**DATASET EXTRACT**.
──────────────────────────────

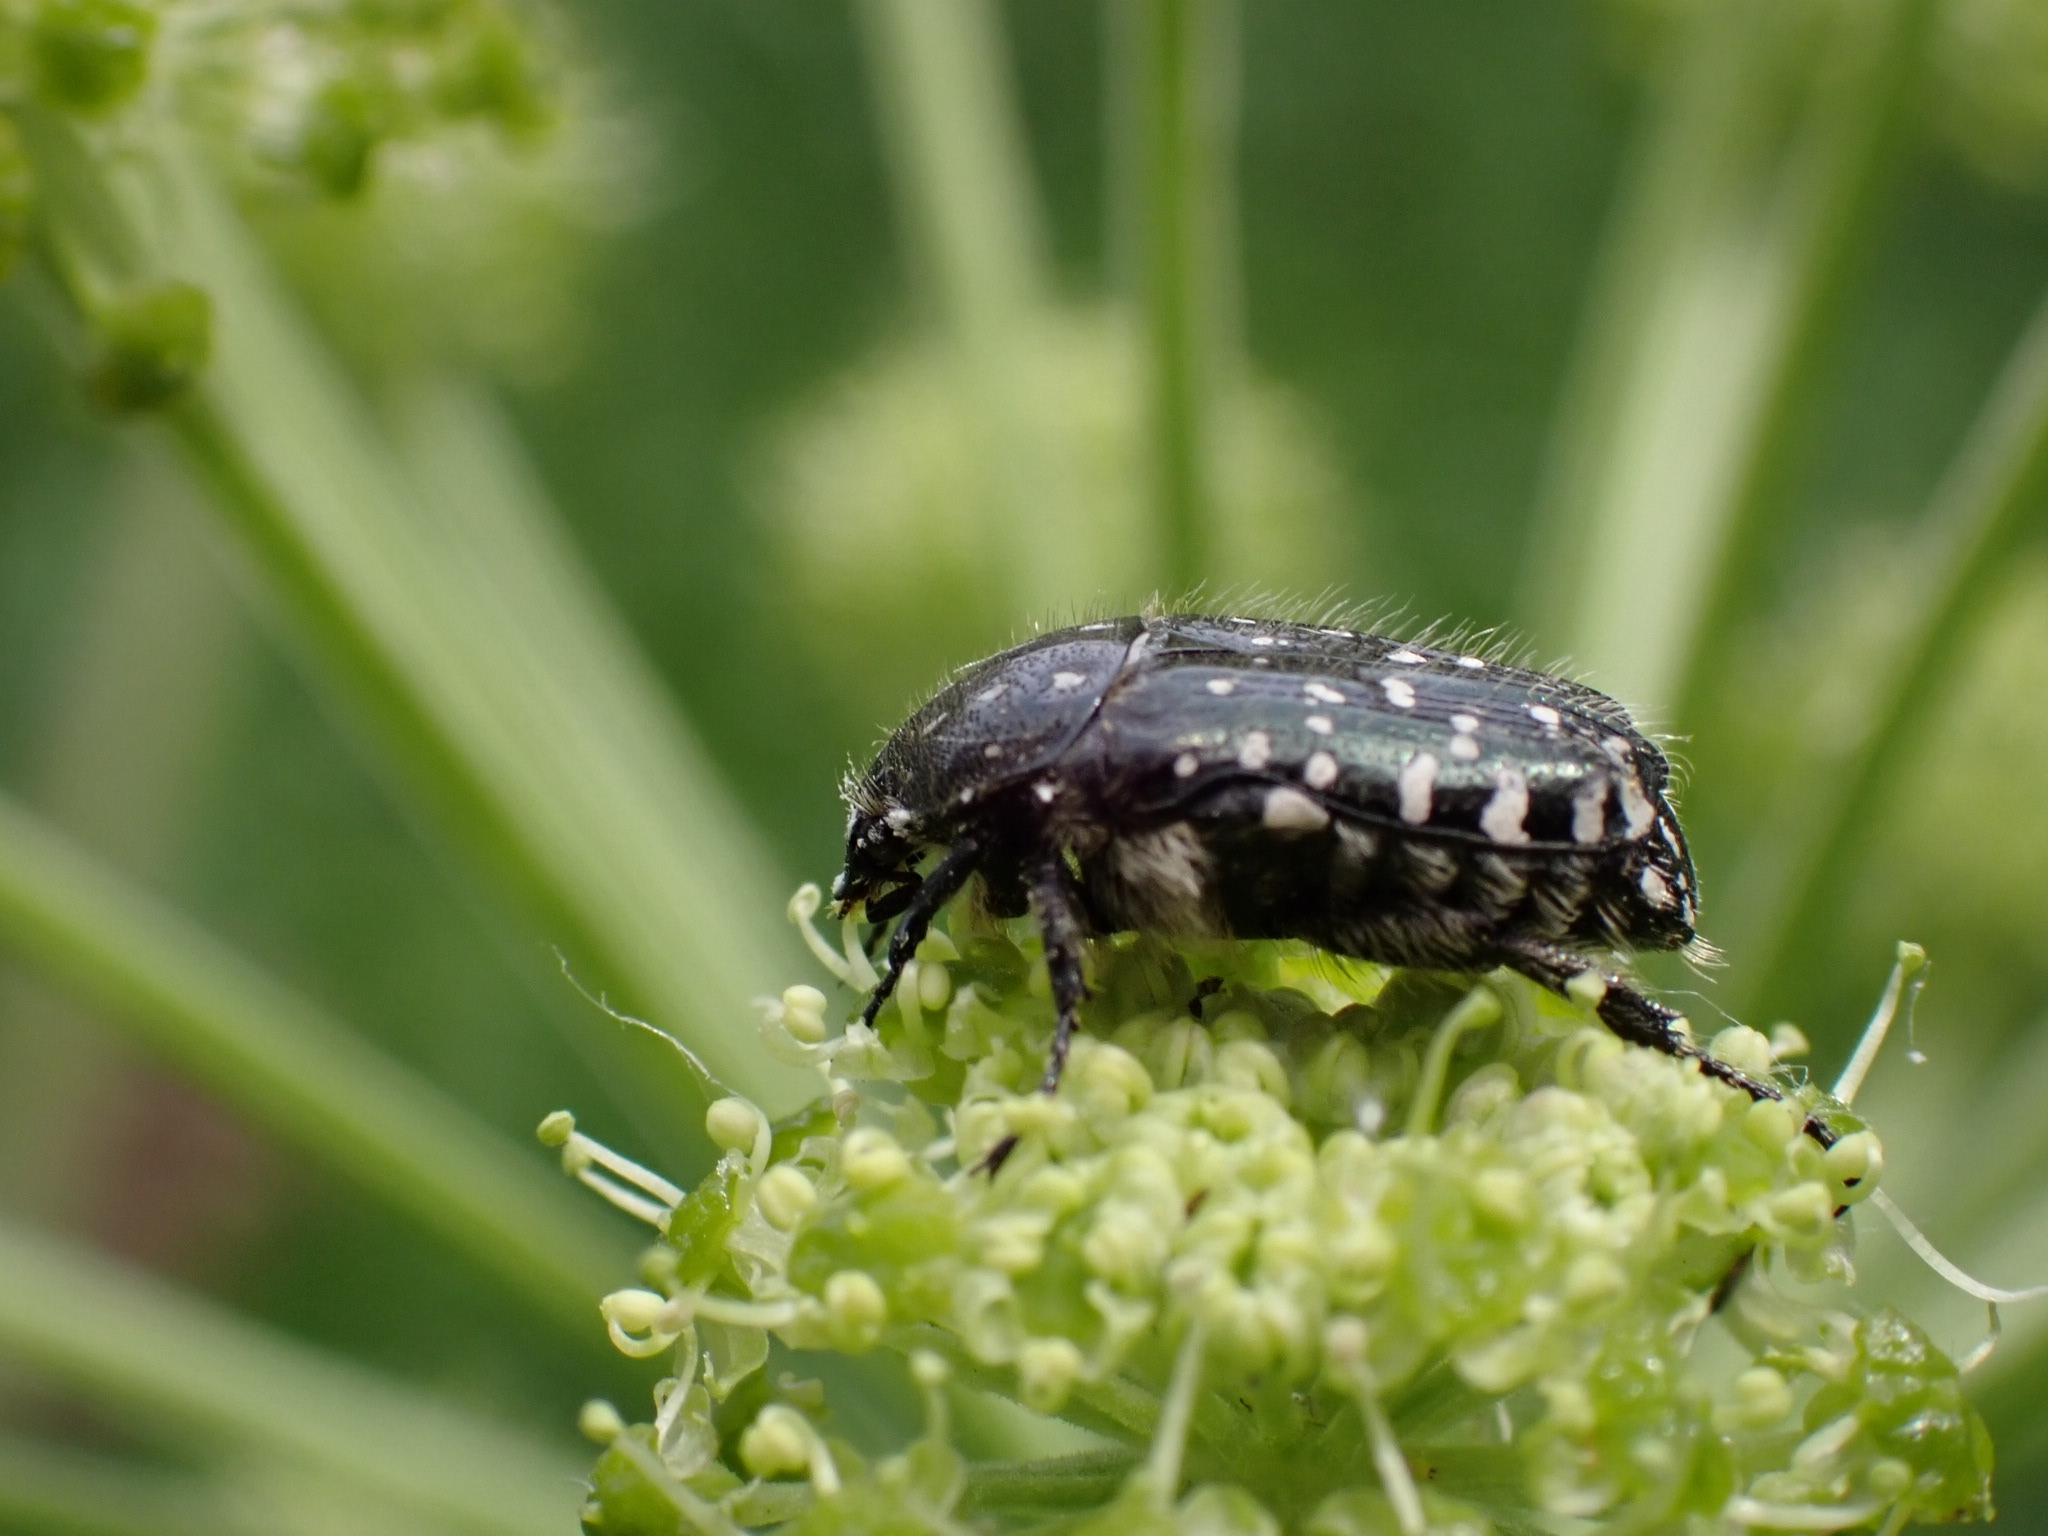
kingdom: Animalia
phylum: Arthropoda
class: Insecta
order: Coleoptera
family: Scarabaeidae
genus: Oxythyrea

──────────────────────────────

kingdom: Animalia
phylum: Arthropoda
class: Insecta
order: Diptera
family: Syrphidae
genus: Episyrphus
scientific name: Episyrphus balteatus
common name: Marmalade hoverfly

──────────────────────────────

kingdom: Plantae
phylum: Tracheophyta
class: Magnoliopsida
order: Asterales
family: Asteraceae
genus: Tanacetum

──────────────────────────────

Rewrite these lines, replacing "scientific name" with "binomial name" and changing nothing else. Begin at the line that has "order: Diptera" and stop after the line that has "common name: Marmalade hoverfly".

**ANSWER TO THE EXERCISE**.
order: Diptera
family: Syrphidae
genus: Episyrphus
binomial name: Episyrphus balteatus
common name: Marmalade hoverfly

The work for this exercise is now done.